[PROBLEM]
Repeat the whole listing word for word, skipping pictures.

----------

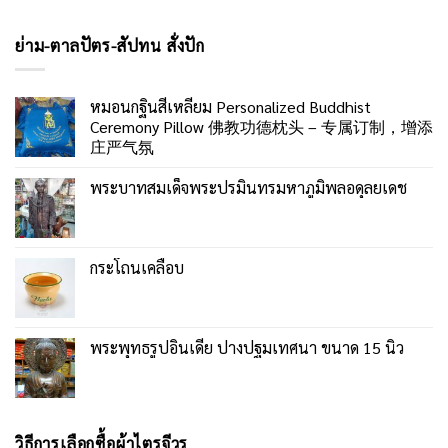
ย่าม-ตาลปัตร-สัปทน สั่งปัก
หมอนกฐินสี่เหลี่ยม Personalized Buddhist
Ceremony Pillow 佛教功德枕头 – 专属订制，增添
庄严气氛
พระบาทสมเด็จพระปรมินทรมหาภูมิพลอดุลยเดช
กระโถนเคลือบ
พระพุทธรูปอินเดีย ปางปฐมเทศนา ขนาด 15 นิ้ว
วิธีการเลือกซื้อผ้าไตรจีวร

----------

[TASK ANSWER]
ย่าม-ตาลปัตร-สัปทน สั่งปัก
หมอนกฐินสี่เหลี่ยม Personalized Buddhist
Ceremony Pillow 佛教功德枕头 – 专属订制，增添
庄严气氛
พระบาทสมเด็จพระปรมินทรมหาภูมิพลอดุลยเดช
กระโถนเคลือบ
พระพุทธรูปอินเดีย ปางปฐมเทศนา ขนาด 15 นิ้ว
วิธีการเลือกซื้อผ้าไตรจีวร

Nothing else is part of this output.